Does The Cosmological Constant Problem Exist?

TL;DR

This paper argues that the cosmological constant problem is a misconception rooted in the assumption of a fundamental space-time background, proposing a symmetry-based approach that eliminates the need for dark energy explanations.

Contribution

It introduces a formulation of quantum theory based on Lie algebra symmetries instead of space-time backgrounds, challenging the traditional view of the cosmological constant.

Findings

Quantum theory should be based on symmetry algebras, not space-time backgrounds.

The non-zero cosmological constant reflects de Sitter symmetry, not space-time curvature.
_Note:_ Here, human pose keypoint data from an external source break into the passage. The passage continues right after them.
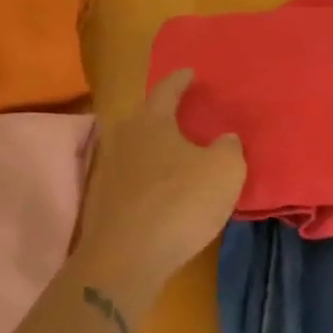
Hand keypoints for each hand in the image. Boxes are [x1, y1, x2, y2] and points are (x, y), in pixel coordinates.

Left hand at [72, 69, 245, 317]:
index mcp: (152, 121)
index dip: (180, 79)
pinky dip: (147, 178)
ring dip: (154, 148)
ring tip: (175, 153)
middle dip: (164, 114)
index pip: (167, 89)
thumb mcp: (224, 171)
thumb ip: (229, 149)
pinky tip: (161, 189)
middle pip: (145, 117)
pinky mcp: (103, 204)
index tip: (190, 72)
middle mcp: (125, 138)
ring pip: (136, 148)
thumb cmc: (179, 203)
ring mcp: (109, 171)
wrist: (126, 260)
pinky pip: (131, 178)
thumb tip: (225, 139)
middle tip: (184, 113)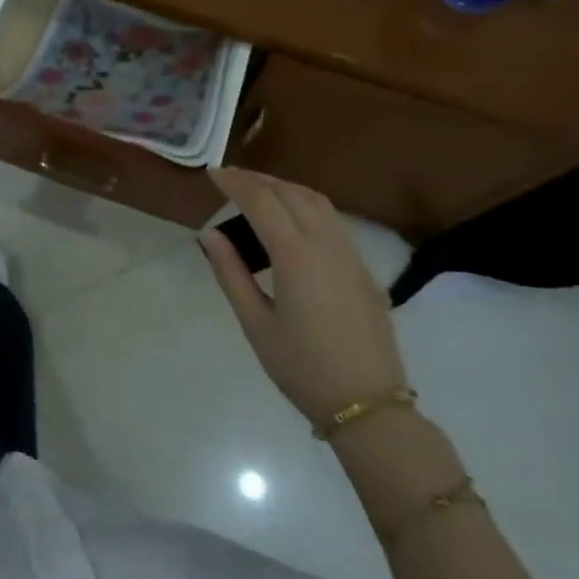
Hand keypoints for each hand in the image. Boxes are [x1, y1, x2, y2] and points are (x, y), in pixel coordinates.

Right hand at [200, 167, 405, 424]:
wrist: (367, 404)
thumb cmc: (302, 368)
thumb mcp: (255, 323)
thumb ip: (231, 273)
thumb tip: (211, 234)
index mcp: (296, 256)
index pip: (262, 201)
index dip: (235, 183)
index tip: (212, 174)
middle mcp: (326, 244)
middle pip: (290, 193)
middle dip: (258, 180)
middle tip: (229, 178)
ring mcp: (350, 254)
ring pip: (317, 201)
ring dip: (284, 187)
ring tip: (257, 190)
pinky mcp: (363, 268)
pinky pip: (333, 220)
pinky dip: (305, 204)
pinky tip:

The problem is reinterpreted as understanding why Poincare symmetry is an excellent approximation today.

Abstract

We first give simple arguments in favor of the "Zero Constants Party", i.e. that quantum theory should not contain fundamental dimensionful constants at all. Then we argue that quantum theory should proceed not from a space-time background but from a Lie algebra, which is treated as a symmetry algebra. With such a formulation of symmetry, the fact that $\Lambda\neq 0$ means not that the space-time background is curved (since the notion of the space-time background is not physical) but that the symmetry algebra is the de Sitter algebra rather than the Poincare one. In particular, there is no need to involve dark energy or other fields for explaining this fact. As a consequence, instead of the cosmological constant problem we have a problem why nowadays Poincare symmetry is so good approximate symmetry. This is rather a problem of cosmology but not fundamental quantum physics.